Sat, 14 Jan 2012
The wind has moderated a bit this morning and the swell is calming down too… at least on the inside of the reef. It is still too high to get out on the reef face.
We are on the search for the Woodlark, a Sydney merchant ship that struck on the shallow reef on the eastern side of Saumarez Reef in 1829. As it wrecked, it went up and over the reef into a shallow basin on the reef top. We are going to approach the site from the inside and see if we can get close enough to search the basin while staying away for the pounding surf on the outside of the reef.
The last time anyone had been on the site was back in 1991. At the time, Ron Coleman an archaeologist with the Queensland Museum was only able to spend about three hours doing a quick survey. At least we have a GPS location from that visit which will make our work a lot easier.
Time to find the Woodlark! We loaded the boats mid-morning. We have two manta board teams and a snorkel team. One of the manta board teams will be working from the basin out to the east as far as a prominent rock outcrop. Supposedly nine survivors from the Woodlark scrambled onto this rock and stayed on it for three days.

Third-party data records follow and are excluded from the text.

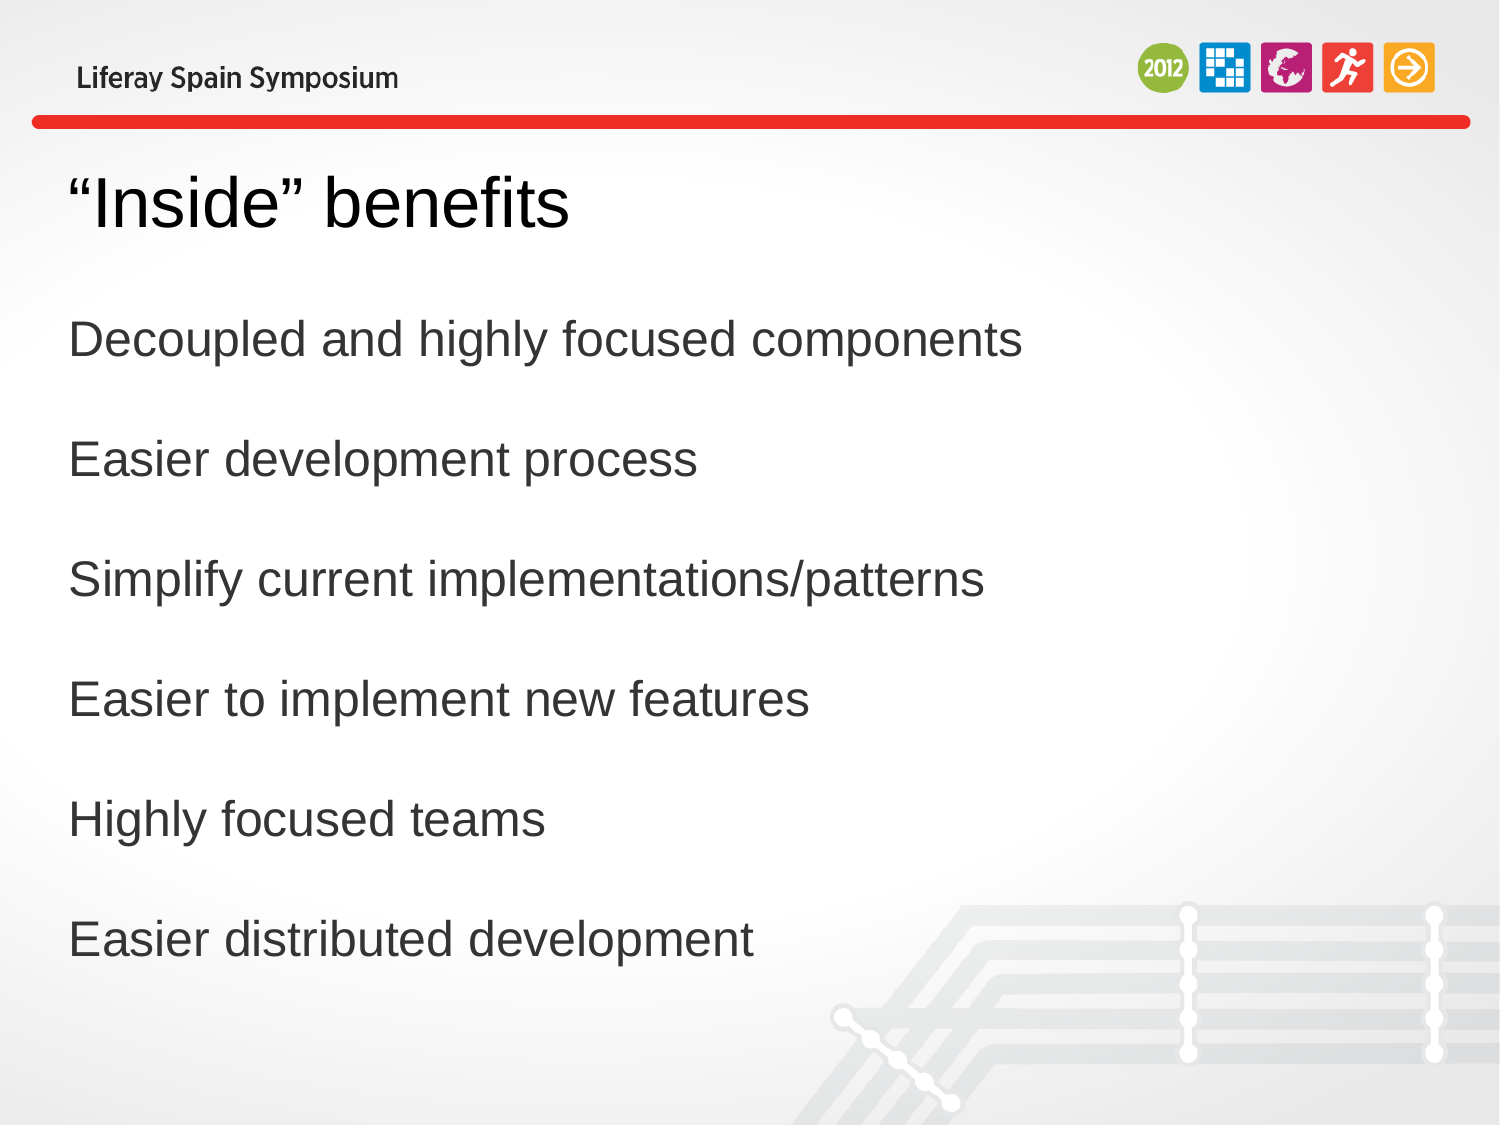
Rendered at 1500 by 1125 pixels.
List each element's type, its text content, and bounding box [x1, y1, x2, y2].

title “Inside” benefits [62, 149, 1203, 299]
picture [0, 0, 1500, 1125]
list Decoupled and highly focused components Easier development process Simplify current implementations/patterns Easier to implement new features Highly focused teams Easier distributed development [62, 299, 1463, 1125]
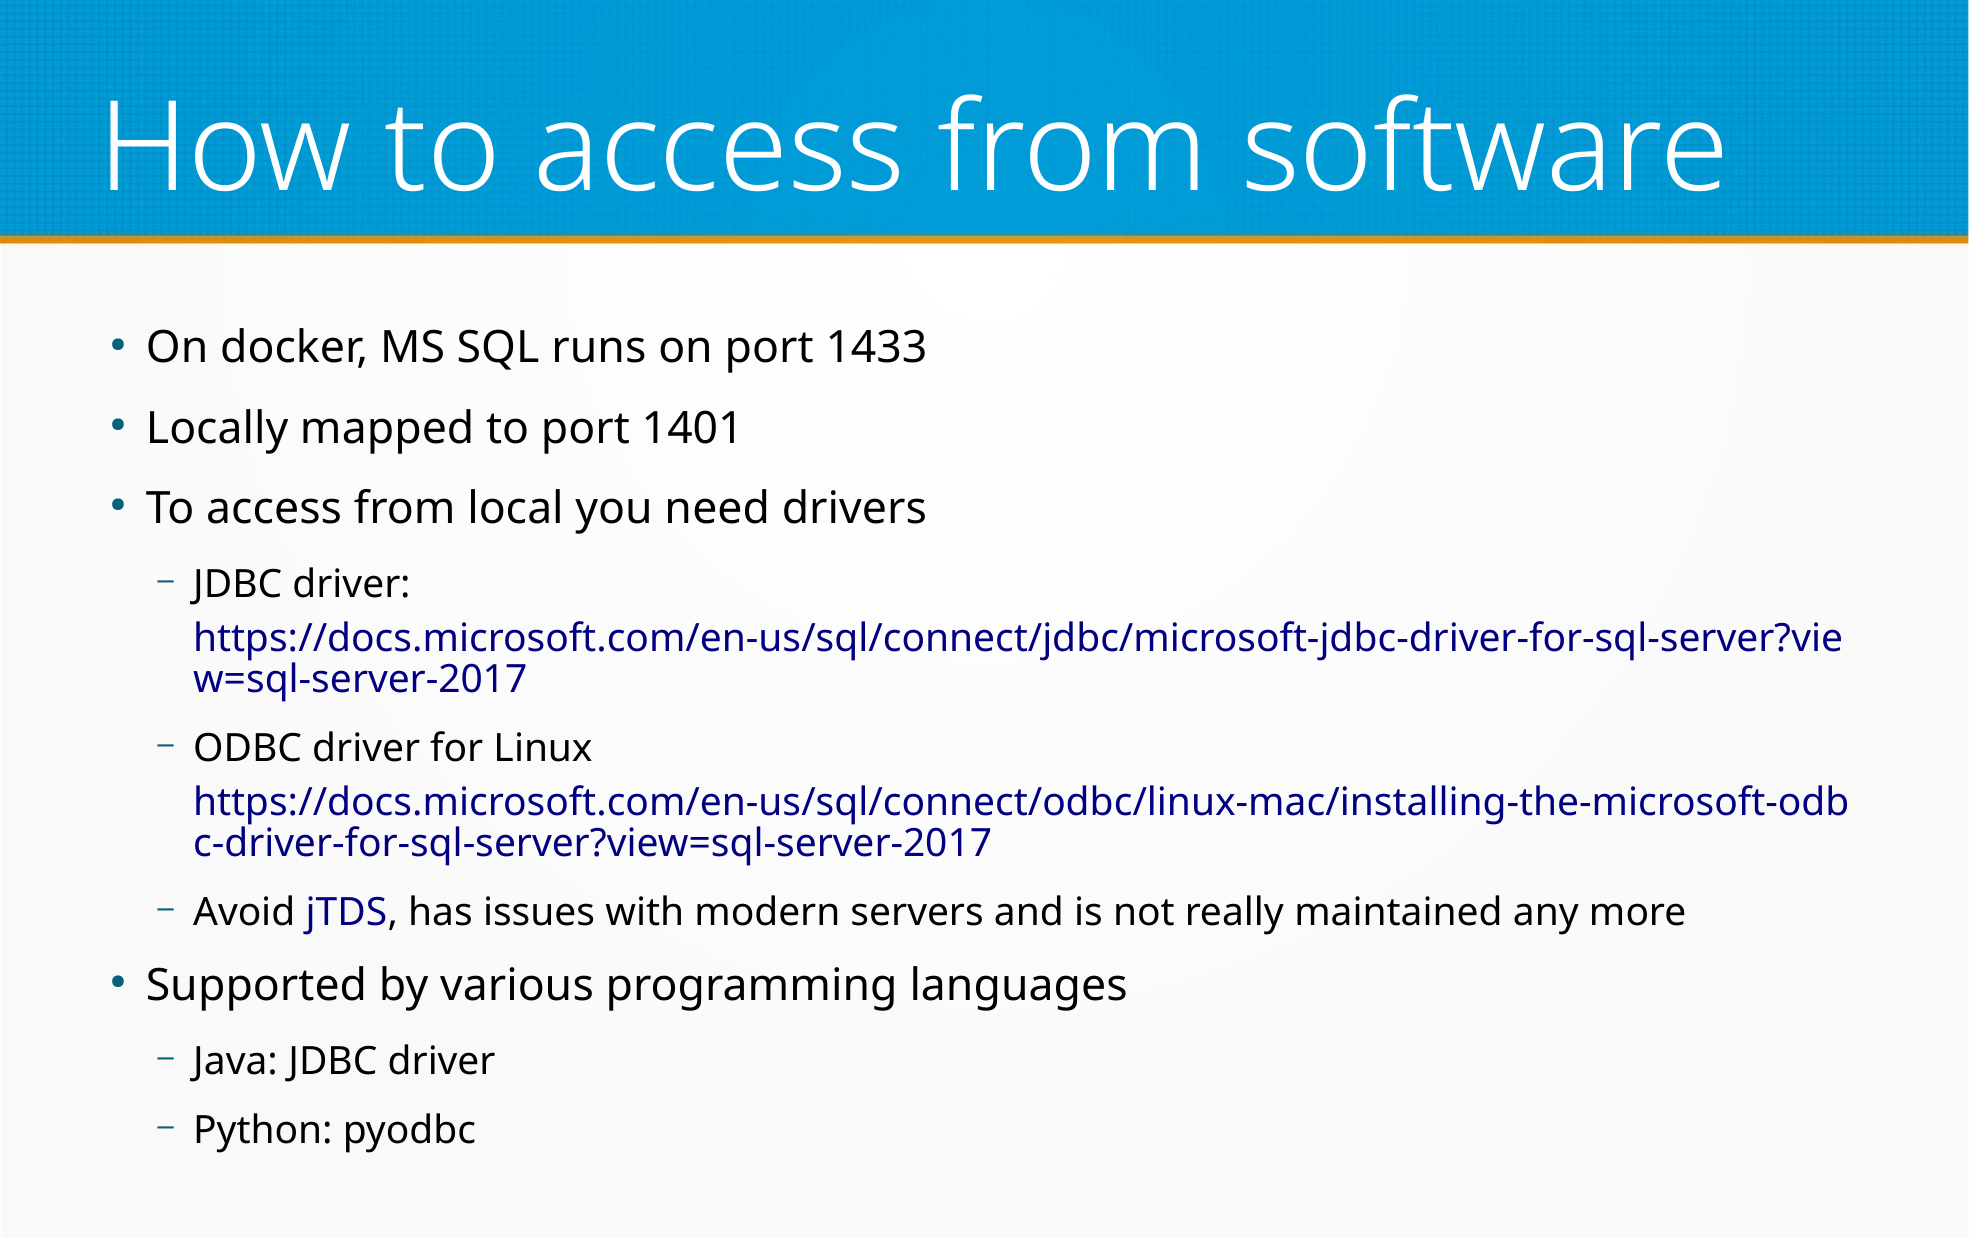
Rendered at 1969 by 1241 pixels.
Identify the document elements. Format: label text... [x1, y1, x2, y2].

The other manta board team will work from the rock further east, out towards the surf break. The snorkel team is going to work in and around the basin.
At the mid-day debrief the teams reported that we had relocated a number of features mapped by the Coleman team in 1991, including a pair of iron knees and the anchor chain running into the basin. We may have also located some new iron strapping between the rock and the basin. And the snorkel team located some new anchor chain in the basin. A small fragment of copper sheathing was the only small artefact to be seen, found close to the anchor chain in the basin.
After lunch three scuba teams went back out on the reef. Two teams divided the basin in half along the east/west axis. One team worked in the southern half and the other in the northern half of the basin. The two teams conducted a metal detector survey to locate iron objects below the surface and buried in the coral sand sediment. The third team which included our photographer, roved over the entire site taking photographs and conducting a visual survey of the area for material visible on the reef top.
There was a strong current running from the east to the west, partially caused by the rising tide, but also pushed along by the still strong easterly winds. Hopefully the weather will moderate further tomorrow. With good wind and waves we should be able to wrap this site up in one more day.
Tomorrow we are also expecting our re-supply vessel to arrive in the afternoon.